Segment Open
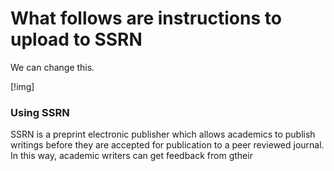 # What follows are instructions to upload to SSRN

We can change this. 

[!img] 

### Using SSRN
SSRN is a preprint electronic publisher which allows academics to publish writings before they are accepted for publication to a peer reviewed journal. In this way, academic writers can get feedback from gtheir 
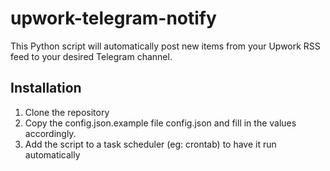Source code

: # upwork-telegram-notify

This Python script will automatically post new items from your Upwork RSS feed to your desired Telegram channel.

## Installation

1. Clone the repository
2. Copy the config.json.example file config.json and fill in the values accordingly. 
4. Add the script to a task scheduler (eg: crontab) to have it run automatically
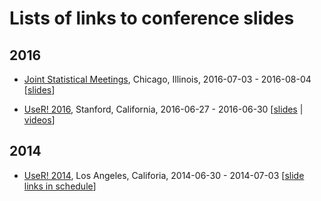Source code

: # Lists of links to conference slides

## 2016

- [Joint Statistical Meetings](https://www.amstat.org/meetings/jsm/2016/), Chicago, Illinois, 2016-07-03 - 2016-08-04
  \[[slides](https://github.com/kbroman/JSM2016slides)\]

- [UseR! 2016](http://user2016.org/), Stanford, California, 2016-06-27 - 2016-06-30
  \[[slides](https://rweekly.org/user2016.html) | [videos](https://channel9.msdn.com/Events/useR-international-R-User-conference/useR2016)\]

## 2014

- [UseR! 2014](http://user2014.stat.ucla.edu/), Los Angeles,
  Califoria, 2014-06-30 - 2014-07-03
  \[[slide links in schedule](http://user2014.stat.ucla.edu/#schedule)\]
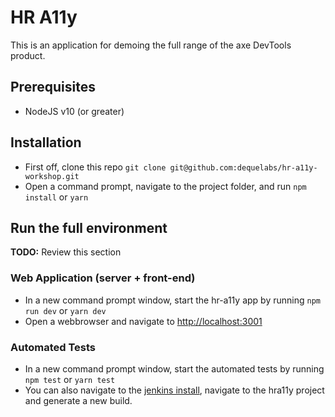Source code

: 
# HR A11y
This is an application for demoing the full range of the axe DevTools product.

## Prerequisites
* NodeJS v10 (or greater)

## Installation
* First off, clone this repo `git clone git@github.com:dequelabs/hr-a11y-workshop.git`
* Open a command prompt, navigate to the project folder, and run `npm install` or `yarn`

## Run the full environment

**TODO:** Review this section
### Web Application (server + front-end)
* In a new command prompt window, start the hr-a11y app by running `npm run dev` or `yarn dev`
* Open a webbrowser and navigate to [http://localhost:3001](http://localhost:3001)

### Automated Tests
* In a new command prompt window, start the automated tests by running `npm test` or `yarn test`
* You can also navigate to the [jenkins install](http://localhost:8080), navigate to the hra11y project and generate a new build.
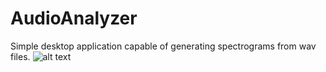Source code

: # AudioAnalyzer
Simple desktop application capable of generating spectrograms from wav files.
![alt text](https://i.imgur.com/LSpdApy.png)

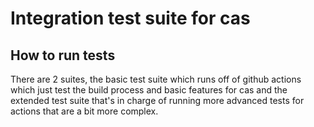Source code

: # Integration test suite for cas

## How to run tests

There are 2 suites, the basic test suite which runs off of github actions which just test the build process and basic features for cas and the extended test suite that's in charge of running more advanced tests for actions that are a bit more complex.


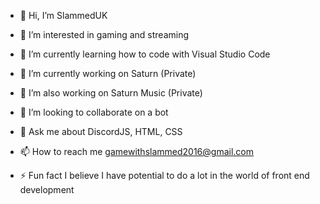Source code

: - 👋 Hi, I’m SlammedUK

- 👀 I’m interested in gaming and streaming

- 🌱 I’m currently learning how to code with Visual Studio Code

- 🔭 I’m currently working on Saturn (Private)

- 🔭 I’m also working on Saturn Music (Private)

- 💞️ I’m looking to collaborate on a bot

- 💬 Ask me about DiscordJS, HTML, CSS

- 📫 How to reach me gamewithslammed2016@gmail.com

- ⚡ Fun fact I believe I have potential to do a lot in the world of front end development

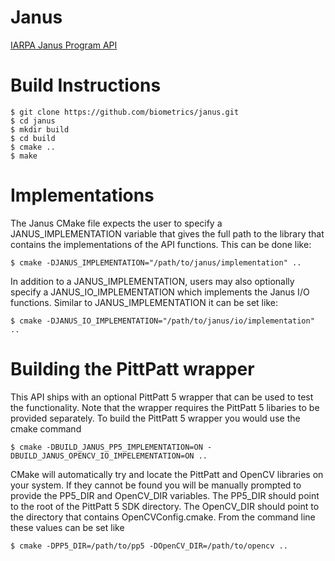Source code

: Janus
=====

[IARPA Janus Program API](http://www.libjanus.org)

# Build Instructions

    $ git clone https://github.com/biometrics/janus.git
    $ cd janus
    $ mkdir build
    $ cd build
    $ cmake ..
    $ make

# Implementations

The Janus CMake file expects the user to specify a JANUS_IMPLEMENTATION variable that gives the full path to the library that contains the implementations of the API functions. This can be done like:

    $ cmake -DJANUS_IMPLEMENTATION="/path/to/janus/implementation" ..

In addition to a JANUS_IMPLEMENTATION, users may also optionally specify a JANUS_IO_IMPLEMENTATION which implements the Janus I/O functions. Similar to JANUS_IMPLEMENTATION it can be set like: 

    $ cmake -DJANUS_IO_IMPLEMENTATION="/path/to/janus/io/implementation" ..

# Building the PittPatt wrapper

This API ships with an optional PittPatt 5 wrapper that can be used to test the functionality. Note that the wrapper requires the PittPatt 5 libaries to be provided separately. To build the PittPatt 5 wrapper you would use the cmake command

    $ cmake -DBUILD_JANUS_PP5_IMPLEMENTATION=ON -DBUILD_JANUS_OPENCV_IO_IMPELEMENTATION=ON ..

CMake will automatically try and locate the PittPatt and OpenCV libraries on your system. If they cannot be found you will be manually prompted to provide the PP5_DIR and OpenCV_DIR variables. The PP5_DIR should point to the root of the PittPatt 5 SDK directory. The OpenCV_DIR should point to the directory that contains OpenCVConfig.cmake. From the command line these values can be set like

    $ cmake -DPP5_DIR=/path/to/pp5 -DOpenCV_DIR=/path/to/opencv ..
Segment Closed
### [Task objective]
Reproduce every line above word for word; no images.

### [Your response]
 # What follows are instructions to upload to SSRN

We can change this. 

[!img] 

### Using SSRN
SSRN is a preprint electronic publisher which allows academics to publish writings before they are accepted for publication to a peer reviewed journal. In this way, academic writers can get feedback from gtheir 
Source code

: # upwork-telegram-notify

This Python script will automatically post new items from your Upwork RSS feed to your desired Telegram channel.

## Installation

1. Clone the repository
2. Copy the config.json.example file config.json and fill in the values accordingly. 
4. Add the script to a task scheduler (eg: crontab) to have it run automatically
Source code

: # Lists of links to conference slides

## 2016

- [Joint Statistical Meetings](https://www.amstat.org/meetings/jsm/2016/), Chicago, Illinois, 2016-07-03 - 2016-08-04
  \[[slides](https://github.com/kbroman/JSM2016slides)\]

- [UseR! 2016](http://user2016.org/), Stanford, California, 2016-06-27 - 2016-06-30
  \[[slides](https://rweekly.org/user2016.html) | [videos](https://channel9.msdn.com/Events/useR-international-R-User-conference/useR2016)\]

## 2014

- [UseR! 2014](http://user2014.stat.ucla.edu/), Los Angeles,
  Califoria, 2014-06-30 - 2014-07-03
  \[[slide links in schedule](http://user2014.stat.ucla.edu/#schedule)\]
Source code

: 
# HR A11y
This is an application for demoing the full range of the axe DevTools product.

## Prerequisites
* NodeJS v10 (or greater)

## Installation
* First off, clone this repo `git clone git@github.com:dequelabs/hr-a11y-workshop.git`
* Open a command prompt, navigate to the project folder, and run `npm install` or `yarn`

## Run the full environment

**TODO:** Review this section
### Web Application (server + front-end)
* In a new command prompt window, start the hr-a11y app by running `npm run dev` or `yarn dev`
* Open a webbrowser and navigate to [http://localhost:3001](http://localhost:3001)

### Automated Tests
* In a new command prompt window, start the automated tests by running `npm test` or `yarn test`
* You can also navigate to the [jenkins install](http://localhost:8080), navigate to the hra11y project and generate a new build.
Source code

: # AudioAnalyzer
Simple desktop application capable of generating spectrograms from wav files.
![alt text](https://i.imgur.com/LSpdApy.png)

Source code

: # Integration test suite for cas

## How to run tests

There are 2 suites, the basic test suite which runs off of github actions which just test the build process and basic features for cas and the extended test suite that's in charge of running more advanced tests for actions that are a bit more complex.


Source code

: - 👋 Hi, I’m SlammedUK

- 👀 I’m interested in gaming and streaming

- 🌱 I’m currently learning how to code with Visual Studio Code

- 🔭 I’m currently working on Saturn (Private)

- 🔭 I’m also working on Saturn Music (Private)

- 💞️ I’m looking to collaborate on a bot

- 💬 Ask me about DiscordJS, HTML, CSS

- 📫 How to reach me gamewithslammed2016@gmail.com

- ⚡ Fun fact I believe I have potential to do a lot in the world of front end development

Source code

: Janus
=====

[IARPA Janus Program API](http://www.libjanus.org)

# Build Instructions

    $ git clone https://github.com/biometrics/janus.git
    $ cd janus
    $ mkdir build
    $ cd build
    $ cmake ..
    $ make

# Implementations

The Janus CMake file expects the user to specify a JANUS_IMPLEMENTATION variable that gives the full path to the library that contains the implementations of the API functions. This can be done like:

    $ cmake -DJANUS_IMPLEMENTATION="/path/to/janus/implementation" ..

In addition to a JANUS_IMPLEMENTATION, users may also optionally specify a JANUS_IO_IMPLEMENTATION which implements the Janus I/O functions. Similar to JANUS_IMPLEMENTATION it can be set like: 

    $ cmake -DJANUS_IO_IMPLEMENTATION="/path/to/janus/io/implementation" ..

# Building the PittPatt wrapper

This API ships with an optional PittPatt 5 wrapper that can be used to test the functionality. Note that the wrapper requires the PittPatt 5 libaries to be provided separately. To build the PittPatt 5 wrapper you would use the cmake command

    $ cmake -DBUILD_JANUS_PP5_IMPLEMENTATION=ON -DBUILD_JANUS_OPENCV_IO_IMPELEMENTATION=ON ..

CMake will automatically try and locate the PittPatt and OpenCV libraries on your system. If they cannot be found you will be manually prompted to provide the PP5_DIR and OpenCV_DIR variables. The PP5_DIR should point to the root of the PittPatt 5 SDK directory. The OpenCV_DIR should point to the directory that contains OpenCVConfig.cmake. From the command line these values can be set like

    $ cmake -DPP5_DIR=/path/to/pp5 -DOpenCV_DIR=/path/to/opencv ..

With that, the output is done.